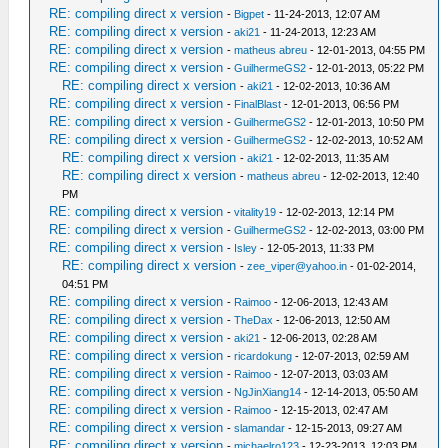
RE: compiling direct x version
-
Bigpet
- 11-24-2013, 12:07 AM
RE: compiling direct x version
-
aki21
- 11-24-2013, 12:23 AM
RE: compiling direct x version
-
matheus abreu
- 12-01-2013, 04:55 PM
RE: compiling direct x version
-
GuilhermeGS2
- 12-01-2013, 05:22 PM
RE: compiling direct x version
-
aki21
- 12-02-2013, 10:36 AM
RE: compiling direct x version
-
FinalBlast
- 12-01-2013, 06:56 PM
RE: compiling direct x version
-
GuilhermeGS2
- 12-01-2013, 10:50 PM
RE: compiling direct x version
-
GuilhermeGS2
- 12-02-2013, 10:52 AM
RE: compiling direct x version
-
aki21
- 12-02-2013, 11:35 AM
RE: compiling direct x version
-
matheus abreu
- 12-02-2013, 12:40
PM
RE: compiling direct x version
-
vitality19
- 12-02-2013, 12:14 PM
RE: compiling direct x version
-
GuilhermeGS2
- 12-02-2013, 03:00 PM
RE: compiling direct x version
-
Isley
- 12-05-2013, 11:33 PM
RE: compiling direct x version
-
zee_viper@yahoo.in
- 01-02-2014,
04:51 PM
RE: compiling direct x version
-
Raimoo
- 12-06-2013, 12:43 AM
RE: compiling direct x version
-
TheDax
- 12-06-2013, 12:50 AM
RE: compiling direct x version
-
aki21
- 12-06-2013, 02:28 AM
RE: compiling direct x version
-
ricardokung
- 12-07-2013, 02:59 AM
RE: compiling direct x version
-
Raimoo
- 12-07-2013, 03:03 AM
RE: compiling direct x version
-
NgJinXiang14
- 12-14-2013, 05:50 AM
RE: compiling direct x version
-
Raimoo
- 12-15-2013, 02:47 AM
RE: compiling direct x version
-
slamandar
- 12-15-2013, 09:27 AM
RE: compiling direct x version
-
michaelro123
- 12-23-2013, 12:03 PM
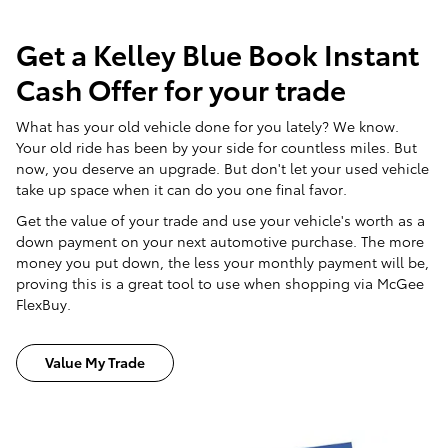
Get a Kelley Blue Book Instant
Cash Offer for your trade
What has your old vehicle done for you lately? We know.
Your old ride has been by your side for countless miles. But
now, you deserve an upgrade. But don't let your used vehicle
take up space when it can do you one final favor.
Get the value of your trade and use your vehicle's worth as a
down payment on your next automotive purchase. The more
money you put down, the less your monthly payment will be,
proving this is a great tool to use when shopping via McGee
FlexBuy.
Value My Trade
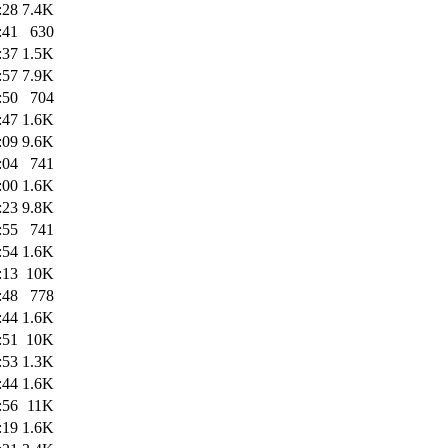
:28
7.4K
:41
630
:37
1.5K
:57
7.9K
:50
704
:47
1.6K
:09
9.6K
:04
741
:00
1.6K
:23
9.8K
:55
741
:54
1.6K
:13
10K
:48
778
:44
1.6K
:51
10K
:53
1.3K
:44
1.6K
:56
11K
:19
1.6K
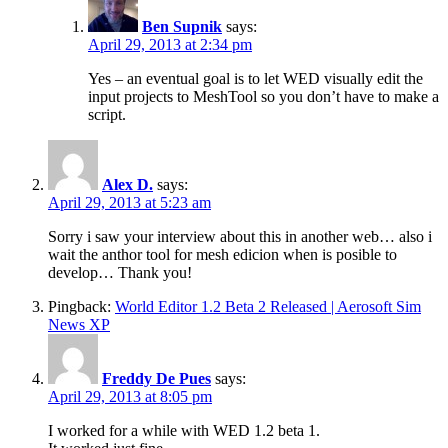
Ben Supnik
says:
April 29, 2013 at 2:34 pm
Yes – an eventual goal is to let WED visually edit the
input projects to MeshTool so you don’t have to make a
script.
Alex D.
says:
April 29, 2013 at 5:23 am
Sorry i saw your interview about this in another web… also i
wait the anthor tool for mesh edicion when is posible to
develop… Thank you!
Pingback:
World Editor 1.2 Beta 2 Released | Aerosoft Sim
News XP
Freddy De Pues
says:
April 29, 2013 at 8:05 pm
I worked for a while with WED 1.2 beta 1.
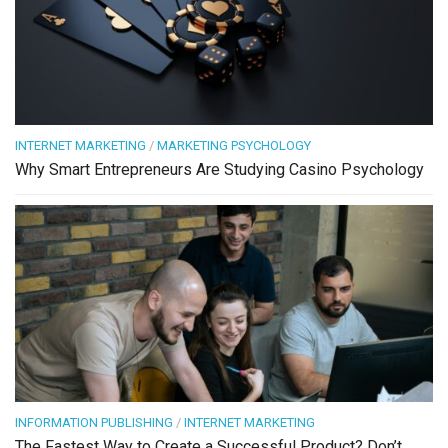
INTERNET MARKETING
/
MARKETING PSYCHOLOGY
Why Smart Entrepreneurs Are Studying Casino Psychology
INFORMATION PUBLISHING
/
INTERNET MARKETING
The Fastest Way to Create a Successful Product? Don’t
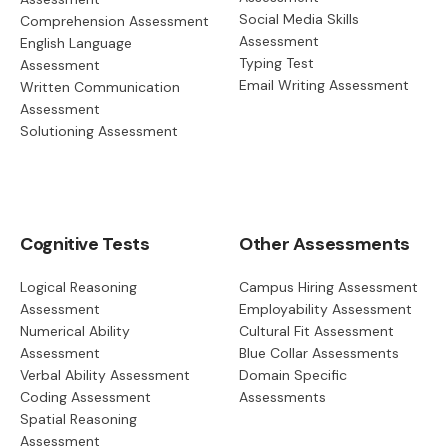
Social Media Skills
Comprehension Assessment
Assessment
English Language
Typing Test
Assessment
Email Writing Assessment
Written Communication
Assessment
Solutioning Assessment
Cognitive Tests
Other Assessments
Logical Reasoning
Campus Hiring Assessment
Assessment
Employability Assessment
Numerical Ability
Cultural Fit Assessment
Assessment
Blue Collar Assessments
Verbal Ability Assessment
Domain Specific
Coding Assessment
Assessments
Spatial Reasoning
Assessment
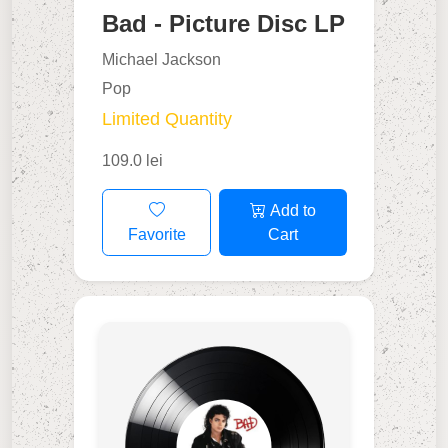
Bad - Picture Disc LP
Michael Jackson
Pop
Limited Quantity
109.0 lei
Add to
Favorite
Cart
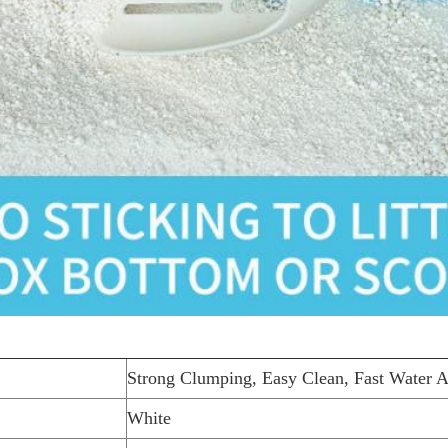
Strong Clumping, Easy Clean, Fast Water A
White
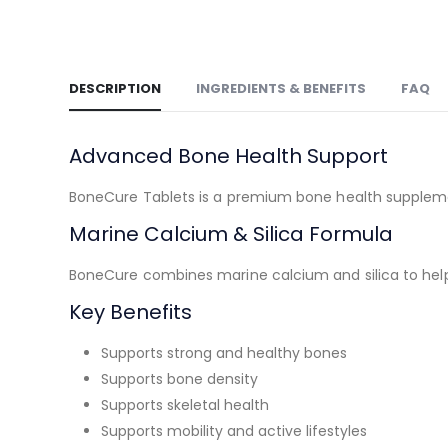
DESCRIPTION
INGREDIENTS & BENEFITS
FAQ
Advanced Bone Health Support
BoneCure Tablets is a premium bone health supplemen
Marine Calcium & Silica Formula
BoneCure combines marine calcium and silica to help 
Key Benefits
Supports strong and healthy bones
Supports bone density
Supports skeletal health
Supports mobility and active lifestyles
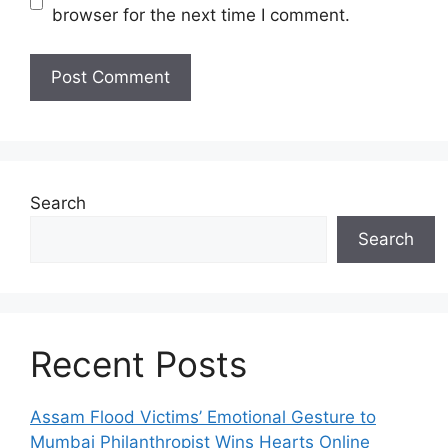
browser for the next time I comment.
Search
Search
Recent Posts
Assam Flood Victims’ Emotional Gesture to
Mumbai Philanthropist Wins Hearts Online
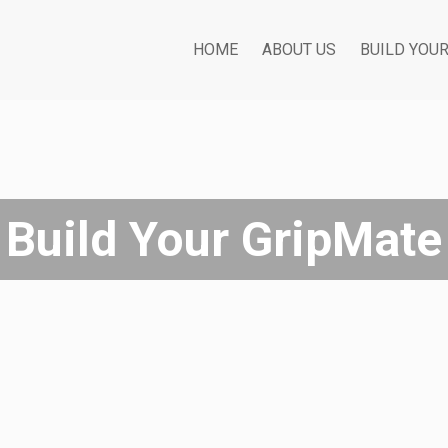
HOME
ABOUT US
BUILD YOU
Build Your GripMate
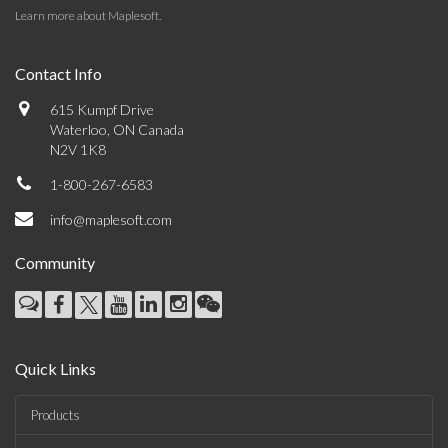
Learn more about Maplesoft
.
Contact Info
615 Kumpf Drive
Waterloo, ON Canada
N2V 1K8
1-800-267-6583
info@maplesoft.com
Community
Quick Links
Products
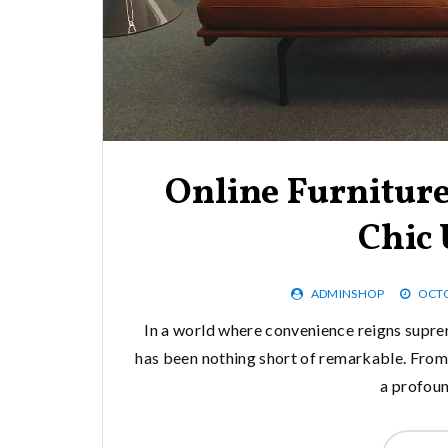
Online Furnitur
Chic
ADMINSHOP
OCTO
In a world where convenience reigns supre
has been nothing short of remarkable. From 
a profou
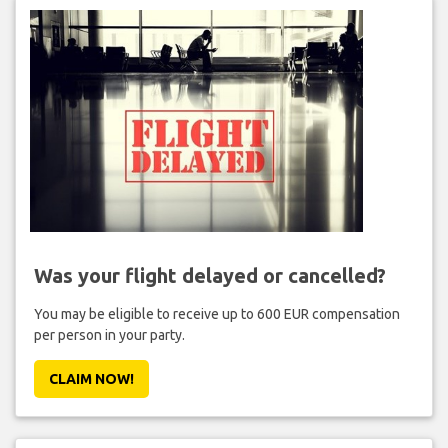
Was your flight delayed or cancelled?
You may be eligible to receive up to 600 EUR compensation
per person in your party.
CLAIM NOW!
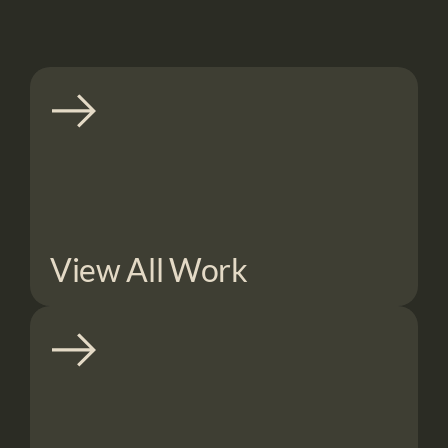
View All Work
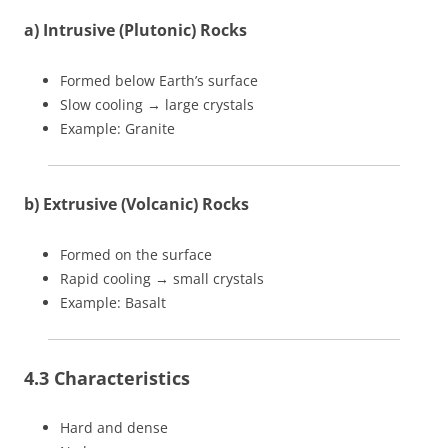
a) Intrusive (Plutonic) Rocks
Formed below Earth’s surface
Slow cooling → large crystals
Example: Granite
b) Extrusive (Volcanic) Rocks
Formed on the surface
Rapid cooling → small crystals
Example: Basalt
4.3 Characteristics
Hard and dense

◇ ◇ ◇ ◇ ◇

TASK TO CARRY OUT: Can you retype, word for word, all the text in the records above, leaving the pictures out of your answer?

TASK RESPONSE:
RE: compiling direct x version
-
Bigpet
- 11-24-2013, 12:07 AM
RE: compiling direct x version
-
aki21
- 11-24-2013, 12:23 AM
RE: compiling direct x version
-
matheus abreu
- 12-01-2013, 04:55 PM
RE: compiling direct x version
-
GuilhermeGS2
- 12-01-2013, 05:22 PM
RE: compiling direct x version
-
aki21
- 12-02-2013, 10:36 AM
RE: compiling direct x version
-
FinalBlast
- 12-01-2013, 06:56 PM
RE: compiling direct x version
-
GuilhermeGS2
- 12-01-2013, 10:50 PM
RE: compiling direct x version
-
GuilhermeGS2
- 12-02-2013, 10:52 AM
RE: compiling direct x version
-
aki21
- 12-02-2013, 11:35 AM
RE: compiling direct x version
-
matheus abreu
- 12-02-2013, 12:40
PM
RE: compiling direct x version
-
vitality19
- 12-02-2013, 12:14 PM
RE: compiling direct x version
-
GuilhermeGS2
- 12-02-2013, 03:00 PM
RE: compiling direct x version
-
Isley
- 12-05-2013, 11:33 PM
RE: compiling direct x version
-
zee_viper@yahoo.in
- 01-02-2014,
04:51 PM
RE: compiling direct x version
-
Raimoo
- 12-06-2013, 12:43 AM
RE: compiling direct x version
-
TheDax
- 12-06-2013, 12:50 AM
RE: compiling direct x version
-
aki21
- 12-06-2013, 02:28 AM
RE: compiling direct x version
-
ricardokung
- 12-07-2013, 02:59 AM
RE: compiling direct x version
-
Raimoo
- 12-07-2013, 03:03 AM
RE: compiling direct x version
-
NgJinXiang14
- 12-14-2013, 05:50 AM
RE: compiling direct x version
-
Raimoo
- 12-15-2013, 02:47 AM
RE: compiling direct x version
-
slamandar
- 12-15-2013, 09:27 AM
RE: compiling direct x version
-
michaelro123
- 12-23-2013, 12:03 PM
Get a Kelley Blue Book Instant
Cash Offer for your trade
What has your old vehicle done for you lately? We know.
Your old ride has been by your side for countless miles. But
now, you deserve an upgrade. But don't let your used vehicle
take up space when it can do you one final favor.
Get the value of your trade and use your vehicle's worth as a
down payment on your next automotive purchase. The more
money you put down, the less your monthly payment will be,
proving this is a great tool to use when shopping via McGee
FlexBuy.
Value My Trade
:28
7.4K
:41
630
:37
1.5K
:57
7.9K
:50
704
:47
1.6K
:09
9.6K
:04
741
:00
1.6K
:23
9.8K
:55
741
:54
1.6K
:13
10K
:48
778
:44
1.6K
:51
10K
:53
1.3K
:44
1.6K
:56
11K
:19
1.6K
Ben Supnik
says:
April 29, 2013 at 2:34 pm
Yes – an eventual goal is to let WED visually edit the
input projects to MeshTool so you don’t have to make a
script.
Alex D.
says:
April 29, 2013 at 5:23 am
Sorry i saw your interview about this in another web… also i
wait the anthor tool for mesh edicion when is posible to
develop… Thank you!
Pingback:
World Editor 1.2 Beta 2 Released | Aerosoft Sim
News XP
Freddy De Pues
says:
April 29, 2013 at 8:05 pm
I worked for a while with WED 1.2 beta 1.
INTERNET MARKETING
/
MARKETING PSYCHOLOGY
Why Smart Entrepreneurs Are Studying Casino Psychology
INFORMATION PUBLISHING
/
INTERNET MARKETING
The Fastest Way to Create a Successful Product? Don’t
Social Media Skills
Comprehension Assessment
Assessment
English Language
Typing Test
Assessment
Email Writing Assessment
Written Communication
Assessment
Solutioning Assessment
Cognitive Tests
Other Assessments
Logical Reasoning
Campus Hiring Assessment
Assessment
Employability Assessment
Numerical Ability
Cultural Fit Assessment
Assessment
Blue Collar Assessments
Verbal Ability Assessment
Domain Specific
Coding Assessment
Assessments
Spatial Reasoning
Assessment
Bad - Picture Disc LP
Michael Jackson
Pop
Limited Quantity
109.0 lei
Add to
Favorite
Cart
Strong Clumping, Easy Clean, Fast Water A
White
DESCRIPTION
INGREDIENTS & BENEFITS
FAQ
Advanced Bone Health Support
BoneCure Tablets is a premium bone health supplemen
Marine Calcium & Silica Formula
BoneCure combines marine calcium and silica to help 
Key Benefits
Supports strong and healthy bones
Supports bone density
Supports skeletal health
Supports mobility and active lifestyles
browser for the next time I comment.
Search
Search
Recent Posts
Assam Flood Victims’ Emotional Gesture to
Mumbai Philanthropist Wins Hearts Online
HOME
ABOUT US
BUILD YOU
Build Your GripMate
Learn more about Maplesoft
.
Contact Info
615 Kumpf Drive
Waterloo, ON Canada
N2V 1K8
1-800-267-6583
info@maplesoft.com
Community
Quick Links
Products
Online Furnitur
Chic
ADMINSHOP
OCTO
In a world where convenience reigns supre
has been nothing short of remarkable. From 
a profou
Was your flight delayed or cancelled?
You may be eligible to receive up to 600 EUR compensation
per person in your party.
CLAIM NOW!
View All Work
a) Intrusive (Plutonic) Rocks
Formed below Earth’s surface
Slow cooling → large crystals
Example: Granite
b) Extrusive (Volcanic) Rocks
Formed on the surface
Rapid cooling → small crystals
Example: Basalt
4.3 Characteristics
Hard and dense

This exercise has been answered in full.